If the fear were rooted in actual weather experience, we’d expect rural Texans and Floridians—who live with droughts and hurricanes—to top the list. But they don’t. Instead, we see anxiety clustering in university towns and media hubs.
This map also unintentionally reveals how successful climate messaging has become in certain demographics. For years, groups like Climate Central, the UN IPCC, and the U.S. Global Change Research Program have pushed increasingly dire forecasts into the public consciousness. In schools, in newsrooms, and even in mental health training, the message has been: you should be afraid. Basically, Climate messaging has become ideological grooming.
And when people—especially younger generations—report that fear, activists point to it as evidence of crisis. But it’s not. It’s evidence of indoctrination. An emotional reaction to a steady drumbeat of narrative, not a scientific appraisal of conditions on the ground.
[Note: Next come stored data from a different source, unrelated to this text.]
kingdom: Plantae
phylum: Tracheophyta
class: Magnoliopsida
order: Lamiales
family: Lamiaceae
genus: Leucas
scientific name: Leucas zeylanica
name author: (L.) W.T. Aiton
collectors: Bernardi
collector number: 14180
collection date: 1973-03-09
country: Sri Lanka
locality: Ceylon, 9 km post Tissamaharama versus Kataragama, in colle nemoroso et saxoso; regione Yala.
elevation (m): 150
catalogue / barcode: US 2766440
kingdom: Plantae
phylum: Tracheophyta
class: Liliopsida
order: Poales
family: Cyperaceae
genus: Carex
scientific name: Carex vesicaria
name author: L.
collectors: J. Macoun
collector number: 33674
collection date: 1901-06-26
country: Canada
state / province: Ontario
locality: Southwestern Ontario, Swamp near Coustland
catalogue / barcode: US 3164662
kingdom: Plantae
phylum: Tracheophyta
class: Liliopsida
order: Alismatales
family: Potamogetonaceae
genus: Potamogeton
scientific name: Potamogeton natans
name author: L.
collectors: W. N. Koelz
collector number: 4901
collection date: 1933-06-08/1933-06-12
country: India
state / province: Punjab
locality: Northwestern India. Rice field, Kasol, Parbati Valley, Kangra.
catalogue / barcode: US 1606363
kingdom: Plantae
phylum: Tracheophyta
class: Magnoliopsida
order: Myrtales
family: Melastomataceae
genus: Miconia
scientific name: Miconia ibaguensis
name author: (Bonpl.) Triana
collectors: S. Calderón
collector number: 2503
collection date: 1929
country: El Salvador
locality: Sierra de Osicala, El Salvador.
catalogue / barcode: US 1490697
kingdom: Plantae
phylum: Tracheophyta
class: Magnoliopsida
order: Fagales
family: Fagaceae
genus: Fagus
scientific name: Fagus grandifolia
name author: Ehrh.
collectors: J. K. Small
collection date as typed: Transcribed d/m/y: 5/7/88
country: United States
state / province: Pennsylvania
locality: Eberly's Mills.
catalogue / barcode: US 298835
Let’s not forget the tangible consequences of this climate-induced psychological fragility. People who believe the world is ending in 10 years are less likely to invest in their future, more likely to support extreme policy interventions, and increasingly distrustful of dissenting viewpoints. This isn’t just emotional discomfort—it’s a recipe for poor decision-making at every level of society.
And the irony? Many of the same people who are emotionally paralyzed over “climate catastrophe” live in regions with some of the lowest per capita emissions and highest standards of living in the world. They are not suffering from climate change—they are suffering from narrative fatigue.
In the end, what Axios published was not journalism. It was narrative engineering. A psychological temperature chart built not on data, but on feelings—feelings shaped by decades of one-sided storytelling and political ideology.
This is not a “climate anxiety map.” It’s a partisan vulnerability map. And The Hill, the APA, and Axios ought to be ashamed of pushing this kind of pseudo-scientific, politically driven drivel onto the public. It is simply bad journalism hiding behind a map.
The job of the press is to inform, not manipulate. But when it comes to climate, lately that line has been blurred beyond recognition.